**Work required**
From the line with "cup: present [310,328,348,353]" to the final line, print the records exactly as they are.

*** Opening Records provided ***

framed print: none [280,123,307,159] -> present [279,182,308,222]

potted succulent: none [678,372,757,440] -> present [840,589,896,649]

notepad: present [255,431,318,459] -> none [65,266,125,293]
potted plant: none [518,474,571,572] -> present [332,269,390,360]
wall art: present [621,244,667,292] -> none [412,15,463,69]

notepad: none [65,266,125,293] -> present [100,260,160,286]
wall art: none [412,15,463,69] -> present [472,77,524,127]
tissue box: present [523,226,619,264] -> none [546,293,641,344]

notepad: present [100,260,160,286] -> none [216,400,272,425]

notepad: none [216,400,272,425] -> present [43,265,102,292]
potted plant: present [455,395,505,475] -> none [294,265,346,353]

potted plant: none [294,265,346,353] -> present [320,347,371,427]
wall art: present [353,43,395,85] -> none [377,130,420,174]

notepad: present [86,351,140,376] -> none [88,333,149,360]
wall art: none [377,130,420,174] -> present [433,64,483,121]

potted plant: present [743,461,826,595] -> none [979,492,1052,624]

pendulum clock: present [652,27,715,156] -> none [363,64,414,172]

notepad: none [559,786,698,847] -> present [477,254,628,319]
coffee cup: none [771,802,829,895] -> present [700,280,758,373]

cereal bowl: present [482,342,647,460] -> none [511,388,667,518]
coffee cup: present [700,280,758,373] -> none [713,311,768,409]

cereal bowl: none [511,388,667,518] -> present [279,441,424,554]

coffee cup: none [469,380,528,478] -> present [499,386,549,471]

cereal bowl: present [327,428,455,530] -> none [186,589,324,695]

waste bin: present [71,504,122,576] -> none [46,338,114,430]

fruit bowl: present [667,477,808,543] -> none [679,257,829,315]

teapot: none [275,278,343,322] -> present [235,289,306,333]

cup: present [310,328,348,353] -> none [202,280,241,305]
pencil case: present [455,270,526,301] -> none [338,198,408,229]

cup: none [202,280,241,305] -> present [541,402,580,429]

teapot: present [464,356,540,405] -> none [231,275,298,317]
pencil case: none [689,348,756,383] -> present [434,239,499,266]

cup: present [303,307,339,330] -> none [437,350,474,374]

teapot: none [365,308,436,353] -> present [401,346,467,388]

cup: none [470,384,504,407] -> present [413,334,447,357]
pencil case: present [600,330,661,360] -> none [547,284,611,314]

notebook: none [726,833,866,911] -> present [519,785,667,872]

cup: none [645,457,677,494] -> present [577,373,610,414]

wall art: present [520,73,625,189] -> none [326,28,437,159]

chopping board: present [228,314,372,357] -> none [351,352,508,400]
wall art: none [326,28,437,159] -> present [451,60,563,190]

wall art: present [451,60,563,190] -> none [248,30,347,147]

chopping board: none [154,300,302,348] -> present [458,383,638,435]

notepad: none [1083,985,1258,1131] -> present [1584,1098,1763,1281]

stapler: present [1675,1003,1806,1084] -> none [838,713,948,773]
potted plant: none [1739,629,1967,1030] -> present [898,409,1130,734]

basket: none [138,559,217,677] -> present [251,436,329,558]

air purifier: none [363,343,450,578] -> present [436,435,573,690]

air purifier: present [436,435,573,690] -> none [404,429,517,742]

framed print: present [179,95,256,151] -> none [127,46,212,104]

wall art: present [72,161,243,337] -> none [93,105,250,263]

*** Closing Records provided ***

**Finished exercise**
cup: present [310,328,348,353] -> none [202,280,241,305]
pencil case: present [455,270,526,301] -> none [338,198,408,229]

cup: none [202,280,241,305] -> present [541,402,580,429]

teapot: present [464,356,540,405] -> none [231,275,298,317]
pencil case: none [689,348,756,383] -> present [434,239,499,266]

cup: present [303,307,339,330] -> none [437,350,474,374]

teapot: none [365,308,436,353] -> present [401,346,467,388]

cup: none [470,384,504,407] -> present [413,334,447,357]
pencil case: present [600,330,661,360] -> none [547,284,611,314]

notebook: none [726,833,866,911] -> present [519,785,667,872]

cup: none [645,457,677,494] -> present [577,373,610,414]

wall art: present [520,73,625,189] -> none [326,28,437,159]

chopping board: present [228,314,372,357] -> none [351,352,508,400]
wall art: none [326,28,437,159] -> present [451,60,563,190]

wall art: present [451,60,563,190] -> none [248,30,347,147]

chopping board: none [154,300,302,348] -> present [458,383,638,435]

notepad: none [1083,985,1258,1131] -> present [1584,1098,1763,1281]

stapler: present [1675,1003,1806,1084] -> none [838,713,948,773]
potted plant: none [1739,629,1967,1030] -> present [898,409,1130,734]

basket: none [138,559,217,677] -> present [251,436,329,558]

air purifier: none [363,343,450,578] -> present [436,435,573,690]

air purifier: present [436,435,573,690] -> none [404,429,517,742]

framed print: present [179,95,256,151] -> none [127,46,212,104]

wall art: present [72,161,243,337] -> none [93,105,250,263]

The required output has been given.